◆ **Excerpted data**
· · ·

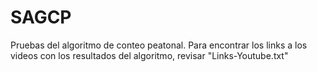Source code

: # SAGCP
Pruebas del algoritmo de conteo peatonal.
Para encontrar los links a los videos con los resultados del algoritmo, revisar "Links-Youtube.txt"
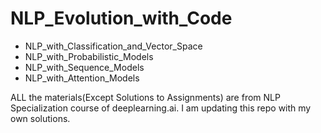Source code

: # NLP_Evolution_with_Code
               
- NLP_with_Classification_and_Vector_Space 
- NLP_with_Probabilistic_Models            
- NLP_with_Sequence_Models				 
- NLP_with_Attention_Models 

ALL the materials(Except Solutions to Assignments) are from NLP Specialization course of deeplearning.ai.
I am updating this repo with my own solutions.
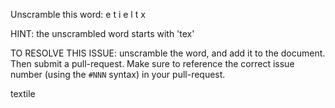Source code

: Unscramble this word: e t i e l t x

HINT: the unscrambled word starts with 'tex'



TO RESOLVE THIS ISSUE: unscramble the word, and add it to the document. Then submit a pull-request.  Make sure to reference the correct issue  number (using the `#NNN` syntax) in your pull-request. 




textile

· · ·

◆ **Directions**
Format the text of every item above as a JSON array of strings, one string per line, skipping blank lines. Leave out the pictures.

◆ **Completed task**
[
  "Source code",
  ": # SAGCP",
  "Pruebas del algoritmo de conteo peatonal.",
  "Para encontrar los links a los videos con los resultados del algoritmo, revisar \"Links-Youtube.txt\"",
  "Source code",
  ": # NLP_Evolution_with_Code",
  "- NLP_with_Classification_and_Vector_Space ",
  "- NLP_with_Probabilistic_Models            ",
  "- NLP_with_Sequence_Models\t\t\t\t ",
  "- NLP_with_Attention_Models ",
  "ALL the materials(Except Solutions to Assignments) are from NLP Specialization course of deeplearning.ai.",
  "I am updating this repo with my own solutions.",
  "Source code",
  ": Unscramble this word: e t i e l t x",
  "HINT: the unscrambled word starts with 'tex'",
  "TO RESOLVE THIS ISSUE: unscramble the word, and add it to the document. Then submit a pull-request.  Make sure to reference the correct issue  number (using the `#NNN` syntax) in your pull-request. ",
  "textile"
]